_Plain-text engineering files_:
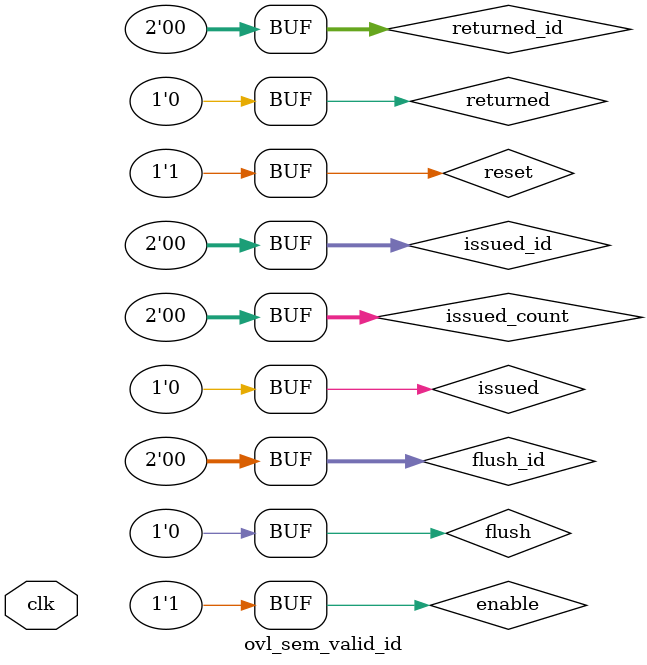
<source format=sv>
module ovl_sem_valid_id(input logic clk);
  logic reset = 1'b1;
  logic enable = 1'b1;
`ifdef FAIL
  logic issued = 1'bx;
`else
  logic issued = 1'b0;
`endif
  logic returned = 1'b0;
  logic flush = 1'b0;
  logic [1:0] issued_id = 2'b00;
  logic [1:0] returned_id = 2'b00;
  logic [1:0] flush_id = 2'b00;
  logic [1:0] issued_count = 2'b00;

  ovl_valid_id #(
      .min_cks(1),
      .max_cks(1),
      .width(2),
      .max_id_instances(2),
      .max_ids(2),
      .max_instances_per_id(2),
      .instance_count_width(2)) dut (
      .clock(clk),
      .reset(reset),
      .enable(enable),
      .issued(issued),
      .issued_id(issued_id),
      .returned(returned),
      .returned_id(returned_id),
      .flush(flush),
      .flush_id(flush_id),
      .issued_count(issued_count),
      .fire());
endmodule

</source>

_THE TASK_: Would you retype all the lines shown above, exactly as written and without any picture?

_RESPONSE BOX_:
<source format=sv>
module ovl_sem_valid_id(input logic clk);
  logic reset = 1'b1;
  logic enable = 1'b1;
`ifdef FAIL
  logic issued = 1'bx;
`else
  logic issued = 1'b0;
`endif
  logic returned = 1'b0;
  logic flush = 1'b0;
  logic [1:0] issued_id = 2'b00;
  logic [1:0] returned_id = 2'b00;
  logic [1:0] flush_id = 2'b00;
  logic [1:0] issued_count = 2'b00;

  ovl_valid_id #(
      .min_cks(1),
      .max_cks(1),
      .width(2),
      .max_id_instances(2),
      .max_ids(2),
      .max_instances_per_id(2),
      .instance_count_width(2)) dut (
      .clock(clk),
      .reset(reset),
      .enable(enable),
      .issued(issued),
      .issued_id(issued_id),
      .returned(returned),
      .returned_id(returned_id),
      .flush(flush),
      .flush_id(flush_id),
      .issued_count(issued_count),
      .fire());
endmodule

</source>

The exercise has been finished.